Text
######

Powell, who has never won an individual global sprint title, held the 100 world record between 2005 and 2008 when his then-best of 9.74 seconds was broken by current record holder and fellow-Jamaican Usain Bolt.

"This result has left me completely devastated in many respects," Powell said. "Professionally, this finding fully negates any possibility of me being a part of Jamaica's contingent of athletes competing at (the) world championships in Moscow later this summer."

Powell, who was battling injuries earlier this year, failed to qualify for next month's Moscow world championships, finishing seventh in the 100. He has since re-emerged as an elite sprinter, clocking 9.88 seconds earlier this month in Lausanne and raising speculation he could be added to Jamaica's 4x100 meters relay team.

Doyle said there was no intent by Powell to use banned substances.

######

Set of tasks
a: Reproduce word for word the part of the passage about the sprinter Powell that runs from "Powell, who was" up to and including "use banned substances.".
b: Continue the passage about the sprinter Powell, starting right after its last sentence.

Stored data
######

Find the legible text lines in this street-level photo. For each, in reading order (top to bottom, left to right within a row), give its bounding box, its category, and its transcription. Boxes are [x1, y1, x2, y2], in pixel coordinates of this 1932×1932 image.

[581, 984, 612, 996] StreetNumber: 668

######

Answers to the exercise
a:
Powell, who was battling injuries earlier this year, failed to qualify for next month's Moscow world championships, finishing seventh in the 100. He has since re-emerged as an elite sprinter, clocking 9.88 seconds earlier this month in Lausanne and raising speculation he could be added to Jamaica's 4x100 meters relay team.

Doyle said there was no intent by Powell to use banned substances.

b:
"We are working with WADA (World Anti-Doping Agency) now on how it got in his system," he said by telephone.

Powell said he was "reeling from this genuinely surprising result".

"I accept the consequences that come with this finding —after all there is only one Asafa Powell," he said. "My fault here however is not cheating but instead not being more vigilant.

"I want to reiterate that in my entire career as an athlete I have never sought to enhance my performance with any substance. It is not a part of who I am or what I believe in."